# WHAT NEEDS TO BE DONE
Revise the text of the records below so that every occurrence of "Tamoil Products" reads "Tamoil Fuels", and keep everything else unchanged.

┄┄┄┄┄┄

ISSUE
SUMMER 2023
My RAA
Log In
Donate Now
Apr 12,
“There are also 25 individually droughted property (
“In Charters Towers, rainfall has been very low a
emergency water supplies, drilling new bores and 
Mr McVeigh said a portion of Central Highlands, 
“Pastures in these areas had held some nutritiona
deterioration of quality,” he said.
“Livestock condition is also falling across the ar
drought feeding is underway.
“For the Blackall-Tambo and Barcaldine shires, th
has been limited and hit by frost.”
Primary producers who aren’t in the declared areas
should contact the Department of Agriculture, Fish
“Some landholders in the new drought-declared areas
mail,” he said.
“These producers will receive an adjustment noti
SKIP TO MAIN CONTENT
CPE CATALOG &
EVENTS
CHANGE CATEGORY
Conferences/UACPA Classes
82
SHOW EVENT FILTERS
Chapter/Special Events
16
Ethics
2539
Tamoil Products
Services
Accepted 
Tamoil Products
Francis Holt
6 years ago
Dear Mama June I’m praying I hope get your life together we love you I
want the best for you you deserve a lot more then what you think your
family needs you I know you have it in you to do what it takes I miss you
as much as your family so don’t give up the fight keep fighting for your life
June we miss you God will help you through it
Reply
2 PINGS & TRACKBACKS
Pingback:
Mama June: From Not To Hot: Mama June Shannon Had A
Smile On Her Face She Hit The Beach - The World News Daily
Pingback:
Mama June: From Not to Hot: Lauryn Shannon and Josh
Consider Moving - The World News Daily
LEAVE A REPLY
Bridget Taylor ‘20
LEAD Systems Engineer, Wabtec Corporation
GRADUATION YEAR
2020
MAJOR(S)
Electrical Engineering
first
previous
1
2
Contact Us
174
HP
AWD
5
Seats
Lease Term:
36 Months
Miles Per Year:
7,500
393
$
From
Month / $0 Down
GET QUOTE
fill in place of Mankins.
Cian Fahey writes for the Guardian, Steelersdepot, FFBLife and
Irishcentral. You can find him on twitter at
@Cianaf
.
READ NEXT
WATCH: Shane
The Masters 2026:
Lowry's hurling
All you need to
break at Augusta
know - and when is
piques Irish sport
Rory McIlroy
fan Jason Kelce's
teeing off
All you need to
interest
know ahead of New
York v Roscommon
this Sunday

┄┄┄┄┄┄

# SOLUTION TO THE PROBLEM
ISSUE
SUMMER 2023
My RAA
Log In
Donate Now
Apr 12,
“There are also 25 individually droughted property (
“In Charters Towers, rainfall has been very low a
emergency water supplies, drilling new bores and 
Mr McVeigh said a portion of Central Highlands, 
“Pastures in these areas had held some nutritiona
deterioration of quality,” he said.
“Livestock condition is also falling across the ar
drought feeding is underway.
“For the Blackall-Tambo and Barcaldine shires, th
has been limited and hit by frost.”
Primary producers who aren’t in the declared areas
should contact the Department of Agriculture, Fish
“Some landholders in the new drought-declared areas
mail,” he said.
“These producers will receive an adjustment noti
SKIP TO MAIN CONTENT
CPE CATALOG &
EVENTS
CHANGE CATEGORY
Conferences/UACPA Classes
82
SHOW EVENT FILTERS
Chapter/Special Events
16
Ethics
2539
Tamoil Fuels
Services
Accepted 
Tamoil Fuels
Francis Holt
6 years ago
Dear Mama June I’m praying I hope get your life together we love you I
want the best for you you deserve a lot more then what you think your
family needs you I know you have it in you to do what it takes I miss you
as much as your family so don’t give up the fight keep fighting for your life
June we miss you God will help you through it
Reply
2 PINGS & TRACKBACKS
Pingback:
Mama June: From Not To Hot: Mama June Shannon Had A
Smile On Her Face She Hit The Beach - The World News Daily
Pingback:
Mama June: From Not to Hot: Lauryn Shannon and Josh
Consider Moving - The World News Daily
LEAVE A REPLY
Bridget Taylor ‘20
LEAD Systems Engineer, Wabtec Corporation
GRADUATION YEAR
2020
MAJOR(S)
Electrical Engineering
first
previous
1
2
Contact Us
174
HP
AWD
5
Seats
Lease Term:
36 Months
Miles Per Year:
7,500
393
$
From
Month / $0 Down
GET QUOTE
fill in place of Mankins.
Cian Fahey writes for the Guardian, Steelersdepot, FFBLife and
Irishcentral. You can find him on twitter at
@Cianaf
.
READ NEXT
WATCH: Shane
The Masters 2026:
Lowry's hurling
All you need to
break at Augusta
know - and when is
piques Irish sport
Rory McIlroy
fan Jason Kelce's
teeing off
All you need to
interest
know ahead of New
York v Roscommon
this Sunday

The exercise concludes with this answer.